[Stored items from a collection]
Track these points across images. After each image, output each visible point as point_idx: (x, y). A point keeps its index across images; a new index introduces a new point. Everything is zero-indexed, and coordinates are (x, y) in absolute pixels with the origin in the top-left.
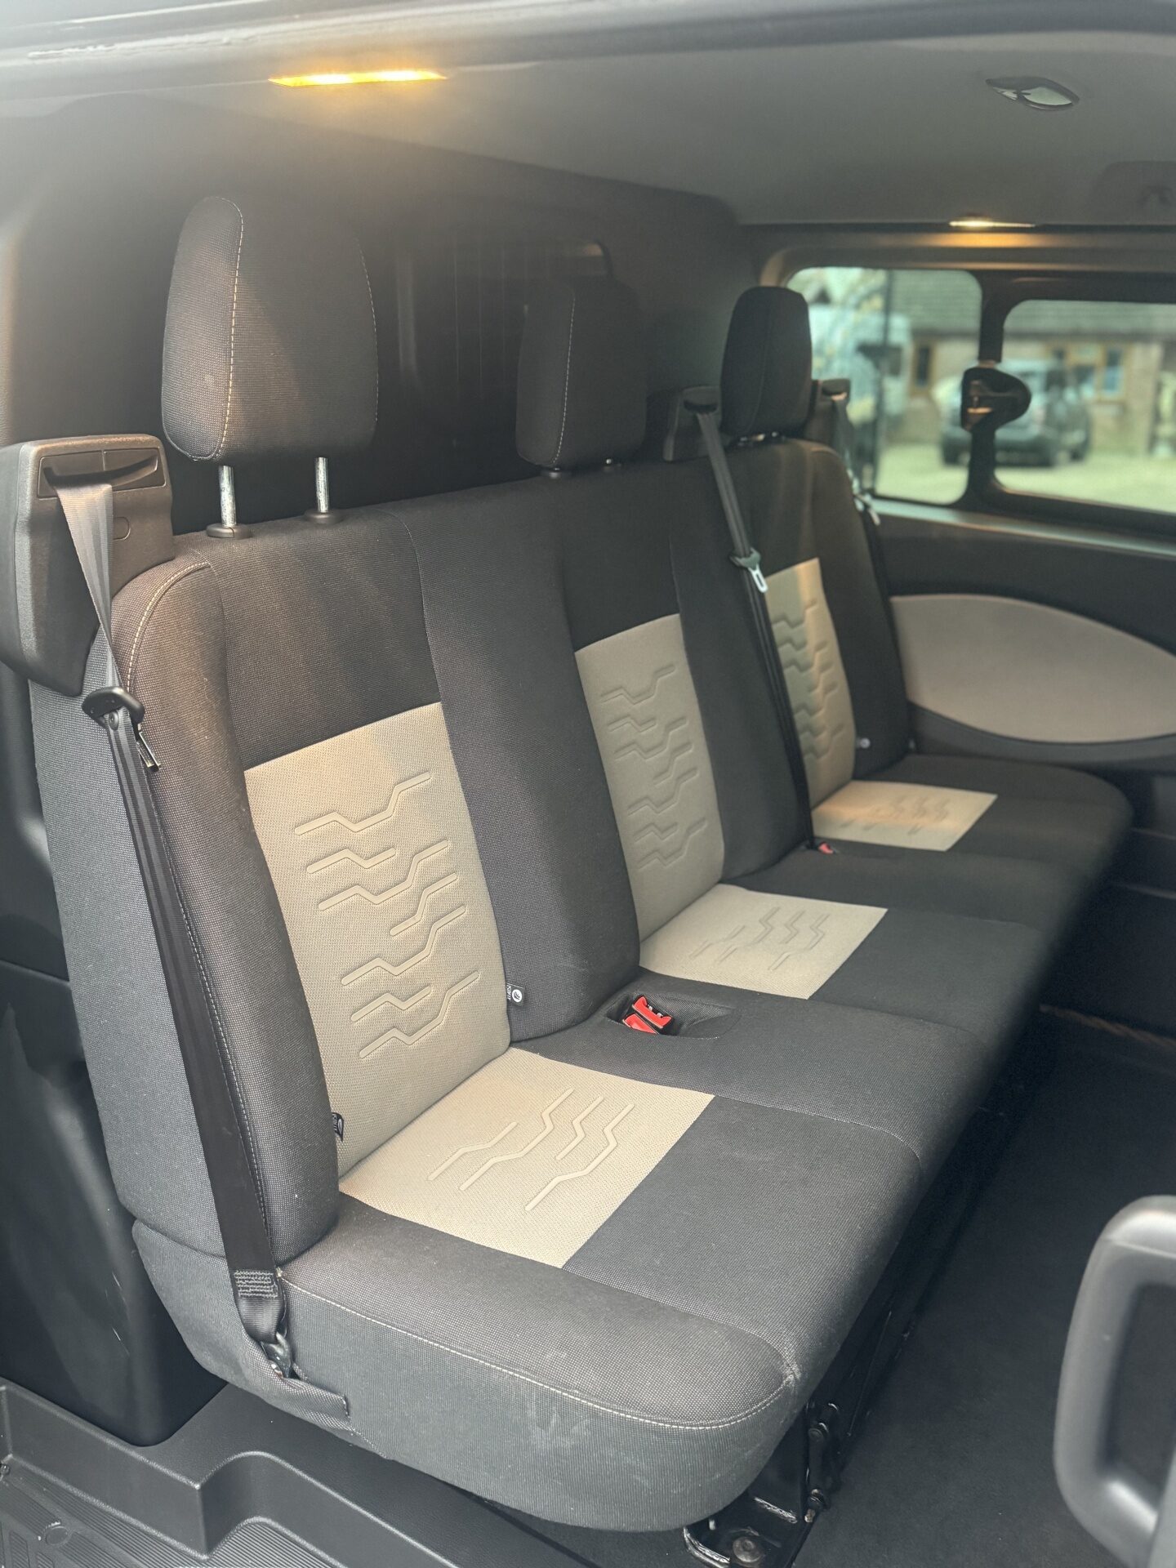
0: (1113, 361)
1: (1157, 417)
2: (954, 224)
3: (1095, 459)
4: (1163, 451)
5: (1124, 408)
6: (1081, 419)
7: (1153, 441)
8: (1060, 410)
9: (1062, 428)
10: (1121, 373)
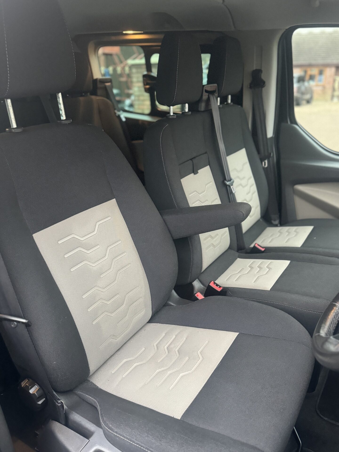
0: (321, 73)
1: (334, 90)
2: (124, 32)
3: (314, 103)
4: (335, 100)
5: (324, 87)
6: (310, 91)
7: (333, 97)
8: (303, 88)
9: (303, 94)
10: (323, 77)
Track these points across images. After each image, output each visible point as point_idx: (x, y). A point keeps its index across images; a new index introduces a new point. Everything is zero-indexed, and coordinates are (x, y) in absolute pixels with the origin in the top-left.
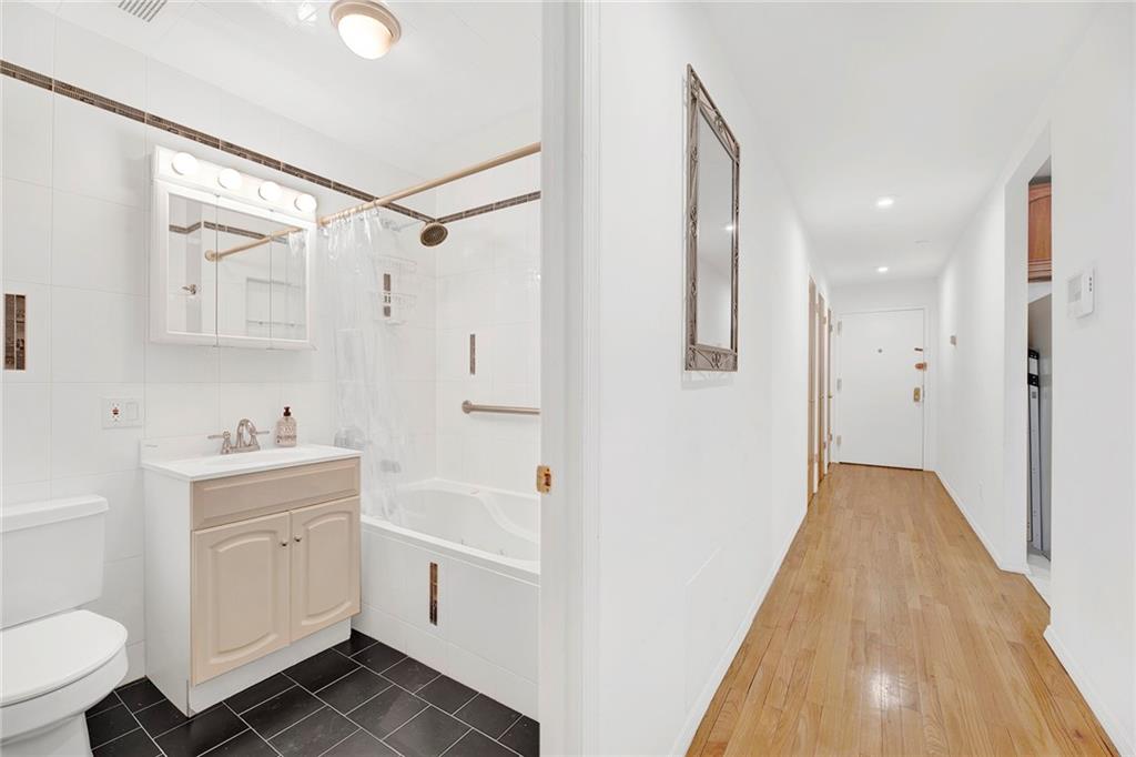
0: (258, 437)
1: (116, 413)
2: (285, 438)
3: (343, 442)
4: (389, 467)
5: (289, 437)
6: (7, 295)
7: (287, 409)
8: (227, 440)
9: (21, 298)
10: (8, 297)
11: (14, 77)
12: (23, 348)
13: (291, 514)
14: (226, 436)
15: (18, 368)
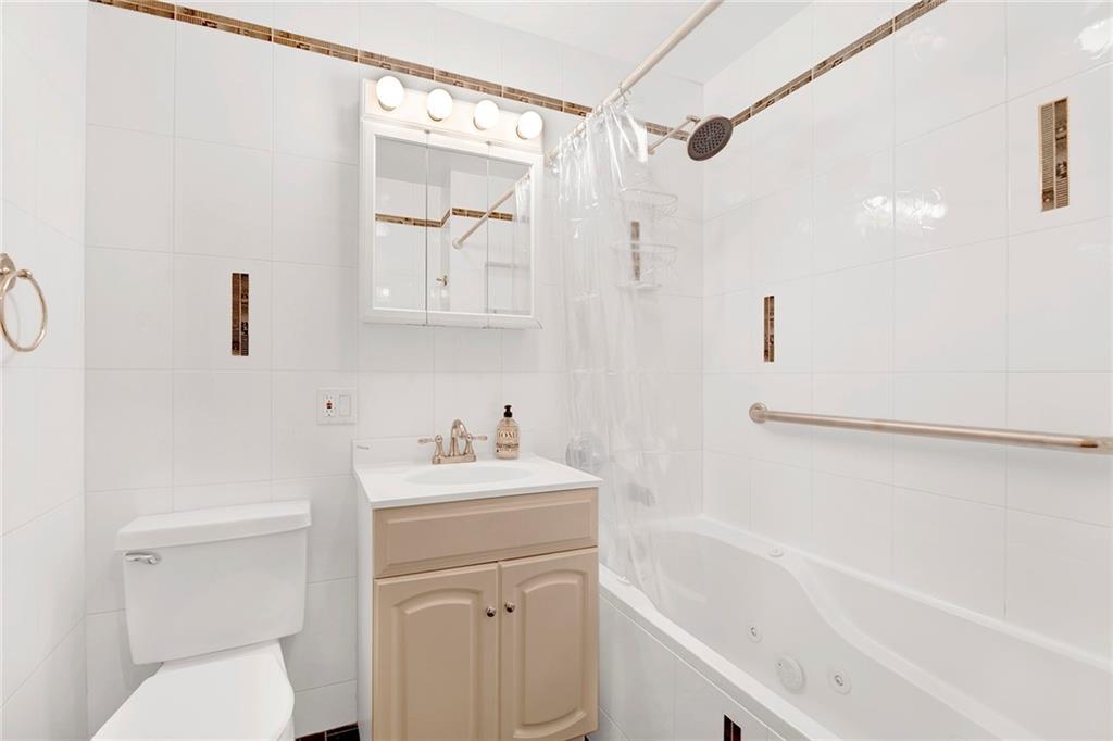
0: (473, 443)
1: (329, 406)
2: (506, 447)
3: (576, 458)
4: (639, 495)
5: (509, 446)
6: (234, 274)
7: (508, 408)
8: (439, 446)
9: (245, 276)
10: (235, 276)
11: (238, 33)
12: (247, 332)
13: (500, 568)
14: (439, 440)
15: (243, 354)
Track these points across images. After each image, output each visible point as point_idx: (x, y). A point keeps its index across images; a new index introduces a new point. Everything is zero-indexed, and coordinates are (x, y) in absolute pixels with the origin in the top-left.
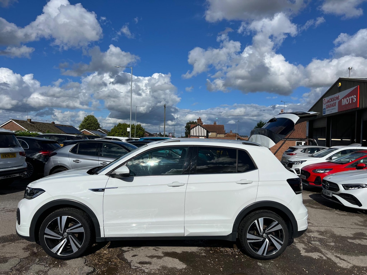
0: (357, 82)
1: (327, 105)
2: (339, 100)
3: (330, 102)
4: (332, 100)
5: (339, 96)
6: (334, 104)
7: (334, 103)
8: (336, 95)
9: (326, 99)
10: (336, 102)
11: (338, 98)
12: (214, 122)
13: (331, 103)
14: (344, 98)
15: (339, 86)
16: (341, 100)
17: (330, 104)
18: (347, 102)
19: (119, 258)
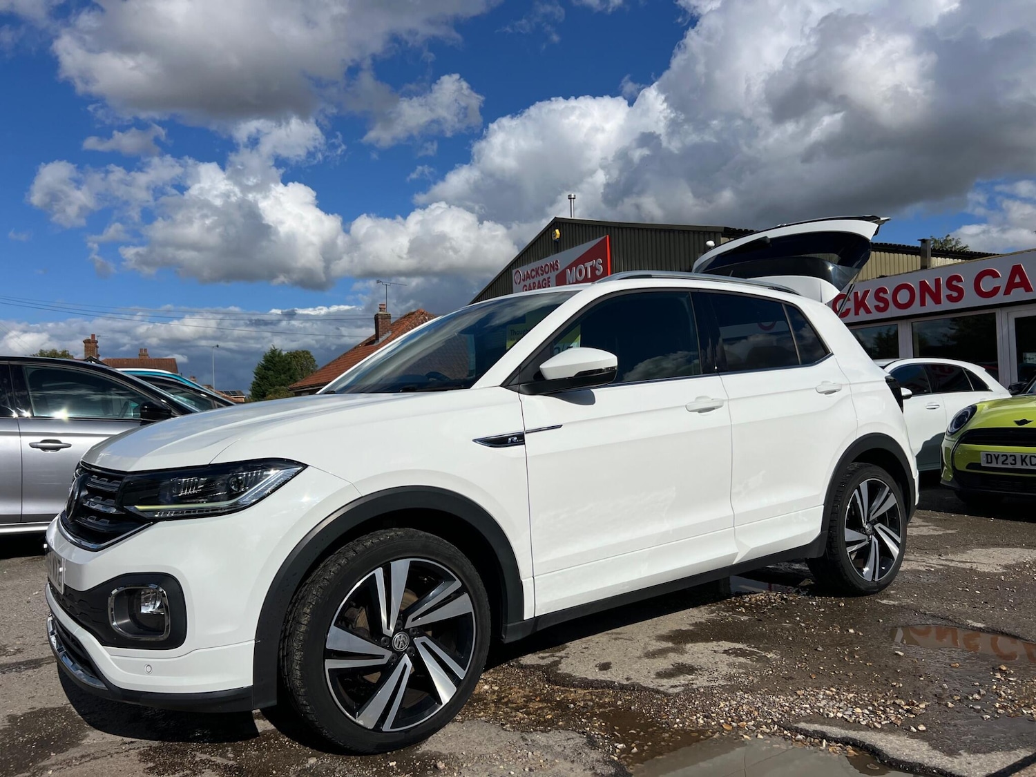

INSTRUCTIONS FOR THE TASK
When you reach the line with "2: (954, 224)" in the records above, start writing out each line exactly, and stop after the line with "7: (287, 409)". Pictures stay out.

OUTPUT
2: (954, 224)
3: (1095, 459)
4: (1163, 451)
5: (1124, 408)
6: (1081, 419)
7: (1153, 441)
8: (1060, 410)
9: (1062, 428)
10: (1121, 373)
0: (321, 73)
1: (334, 90)
2: (124, 32)
3: (314, 103)
4: (335, 100)
5: (324, 87)
6: (310, 91)
7: (333, 97)
8: (303, 88)
9: (303, 94)
10: (323, 77)
Track these points across images. After each image, output each visible point as point_idx: (x, y). A point keeps its index across images; a new index introduces a new point. Everything is zero-indexed, and coordinates are (x, y) in absolute pixels with the origin in the top-left.
0: (258, 437)
1: (116, 413)
2: (285, 438)
3: (343, 442)
4: (389, 467)
5: (289, 437)
6: (7, 295)
7: (287, 409)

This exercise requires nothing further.